Vera Paints a Scarf celebrates the work of artist-turned-textile designer Vera Neumann (1907–1993) and her contributions to the field of American design. Today, those who recognize the name know Neumann as the designer of women’s scarves, all signed with a cursive “Vera” and stamped with a ladybug symbol. Yet over the course of her career, which spanned from her label’s debut in 1942 to her death in 1993, she produced thousands of textile patterns based on her watercolor and ink paintings.
Neumann translated her designs into a prolific output that beautified homes and wardrobes across the United States in the 1960s, 1970s, and early 1980s: fabric and linens for the dining room, kitchen, and bedroom, as well as wallpaper, women’s sportswear and lingerie, and her iconic line of scarves.
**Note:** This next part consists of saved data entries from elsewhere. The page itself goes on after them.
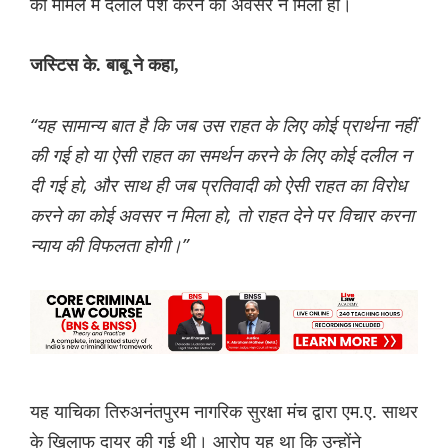
को मामले में दलीलें पेश करने का अवसर न मिला हो।
जस्टिस के. बाबू ने कहा,
“यह सामान्य बात है कि जब उस राहत के लिए कोई प्रार्थना नहीं
की गई हो या ऐसी राहत का समर्थन करने के लिए कोई दलील न
दी गई हो, और साथ ही जब प्रतिवादी को ऐसी राहत का विरोध
करने का कोई अवसर न मिला हो, तो राहत देने पर विचार करना
न्याय की विफलता होगी।”
यह याचिका ‌तिरुअनंतपुरम नागरिक सुरक्षा मंच द्वारा एम.ए. साथर
के खिलाफ दायर की गई थी। आरोप यह था कि उन्होंने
Although she was a household name for several decades and one of the most successful female design entrepreneurs of the twentieth century, Vera Paints a Scarf is the first exhibition to comprehensively examine her career, exploring how her paintings and textiles created an accessible and quintessentially modern lifestyle for American women.
Whether a translation of the latest trends in abstraction or life’s simplest pleasures expressed through a rainbow palette, Neumann’s designs for scarves, sportswear, and household linens struck a chord with mid-century female consumers eager for an affordable label that reflected a fresh, modern aesthetic. Neumann believed that fine art should be accessible to everyone, and that this objective could be realized by incorporating design into everyday life. In addition, she and her business partner—her husband, George Neumann—were inspired by the Bauhaus philosophy, which encouraged the union of art, craft, and industrial production. These ideals guided her creative practice and informed her company’s advancement of an aspirational identity rooted in an appreciation for art and design, on and off the wall.
Telling the story of the artist behind the Vera brand, Vera Paints a Scarf begins with a selection of paintings produced in Neumann’s preferred technique, Japanese sumi-e (ink painting), from which her textile designs derive. The exhibition continues with a broad exploration of her design work through a curated selection of over two hundred objects from her lines for the home and women’s fashion produced between 1950 and 1980, including original works on paper, textiles and garments, archival photographs and video, and the ephemera related to the company’s marketing campaigns, which ingeniously used the tagline “Vera paints” to promote her mass-market label.